■ EXCERPTED DATA:
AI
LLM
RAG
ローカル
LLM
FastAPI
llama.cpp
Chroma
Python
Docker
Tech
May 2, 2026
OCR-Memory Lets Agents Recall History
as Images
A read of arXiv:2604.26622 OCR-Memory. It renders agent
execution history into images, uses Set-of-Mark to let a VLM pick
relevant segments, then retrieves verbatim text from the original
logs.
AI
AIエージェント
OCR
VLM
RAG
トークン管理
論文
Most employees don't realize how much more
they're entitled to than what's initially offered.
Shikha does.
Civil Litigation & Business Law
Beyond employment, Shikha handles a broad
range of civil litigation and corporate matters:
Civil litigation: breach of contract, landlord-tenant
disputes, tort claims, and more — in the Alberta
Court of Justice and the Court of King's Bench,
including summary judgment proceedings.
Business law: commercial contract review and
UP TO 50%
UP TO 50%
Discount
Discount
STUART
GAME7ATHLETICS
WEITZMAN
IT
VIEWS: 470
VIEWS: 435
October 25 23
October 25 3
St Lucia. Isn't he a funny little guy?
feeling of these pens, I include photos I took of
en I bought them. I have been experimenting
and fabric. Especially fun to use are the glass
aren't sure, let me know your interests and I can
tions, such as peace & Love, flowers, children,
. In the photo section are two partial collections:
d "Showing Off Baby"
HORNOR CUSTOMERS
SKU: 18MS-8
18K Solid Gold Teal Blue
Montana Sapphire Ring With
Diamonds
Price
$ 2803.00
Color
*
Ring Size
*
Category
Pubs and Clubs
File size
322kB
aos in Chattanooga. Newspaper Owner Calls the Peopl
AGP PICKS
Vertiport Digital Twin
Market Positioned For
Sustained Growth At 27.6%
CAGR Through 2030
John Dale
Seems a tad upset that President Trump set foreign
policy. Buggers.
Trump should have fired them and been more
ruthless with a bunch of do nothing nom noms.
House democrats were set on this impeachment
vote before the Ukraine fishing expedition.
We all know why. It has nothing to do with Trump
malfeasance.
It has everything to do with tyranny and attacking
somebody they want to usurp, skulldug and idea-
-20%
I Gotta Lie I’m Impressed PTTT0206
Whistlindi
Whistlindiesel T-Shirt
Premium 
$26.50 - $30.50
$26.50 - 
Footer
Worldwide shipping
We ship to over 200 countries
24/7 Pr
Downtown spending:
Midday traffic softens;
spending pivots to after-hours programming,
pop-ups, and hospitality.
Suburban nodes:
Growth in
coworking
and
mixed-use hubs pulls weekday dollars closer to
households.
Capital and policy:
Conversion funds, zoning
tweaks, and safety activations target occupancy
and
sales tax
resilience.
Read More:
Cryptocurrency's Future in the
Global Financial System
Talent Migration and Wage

■ PROMPT: Could you extract every line of text from the data above, reproducing each one verbatim and in its original order?

■ ANSWER TO THE PROBLEM:
AI
LLM
RAG
ローカル
LLM
FastAPI
llama.cpp
Chroma
Python
Docker
Tech
May 2, 2026
OCR-Memory Lets Agents Recall History
as Images
A read of arXiv:2604.26622 OCR-Memory. It renders agent
execution history into images, uses Set-of-Mark to let a VLM pick
relevant segments, then retrieves verbatim text from the original
logs.
AI
AIエージェント
OCR
VLM
RAG
トークン管理
論文
Most employees don't realize how much more
they're entitled to than what's initially offered.
Shikha does.
Civil Litigation & Business Law
Beyond employment, Shikha handles a broad
range of civil litigation and corporate matters:
Civil litigation: breach of contract, landlord-tenant
disputes, tort claims, and more — in the Alberta
Court of Justice and the Court of King's Bench,
including summary judgment proceedings.
Business law: commercial contract review and
UP TO 50%
UP TO 50%
Discount
Discount
STUART
GAME7ATHLETICS
WEITZMAN
IT
VIEWS: 470
VIEWS: 435
October 25 23
October 25 3
St Lucia. Isn't he a funny little guy?
feeling of these pens, I include photos I took of
en I bought them. I have been experimenting
and fabric. Especially fun to use are the glass
aren't sure, let me know your interests and I can
tions, such as peace & Love, flowers, children,
. In the photo section are two partial collections:
d "Showing Off Baby"
HORNOR CUSTOMERS
SKU: 18MS-8
18K Solid Gold Teal Blue
Montana Sapphire Ring With
Diamonds
Price
$ 2803.00
Color
*
Ring Size
*
Category
Pubs and Clubs
File size
322kB
aos in Chattanooga. Newspaper Owner Calls the Peopl
AGP PICKS
Vertiport Digital Twin
Market Positioned For
Sustained Growth At 27.6%
CAGR Through 2030
John Dale
Seems a tad upset that President Trump set foreign
policy. Buggers.
Trump should have fired them and been more
ruthless with a bunch of do nothing nom noms.
House democrats were set on this impeachment
vote before the Ukraine fishing expedition.
We all know why. It has nothing to do with Trump
malfeasance.
It has everything to do with tyranny and attacking
somebody they want to usurp, skulldug and idea-
-20%
I Gotta Lie I’m Impressed PTTT0206
Whistlindi
Whistlindiesel T-Shirt
Premium 
$26.50 - $30.50
$26.50 - 
Footer
Worldwide shipping
We ship to over 200 countries
24/7 Pr
Downtown spending:
Midday traffic softens;
spending pivots to after-hours programming,
pop-ups, and hospitality.
Suburban nodes:
Growth in
coworking
and
mixed-use hubs pulls weekday dollars closer to
households.
Capital and policy:
Conversion funds, zoning
tweaks, and safety activations target occupancy
and
sales tax
resilience.
Read More:
Cryptocurrency's Future in the
Global Financial System
Talent Migration and Wage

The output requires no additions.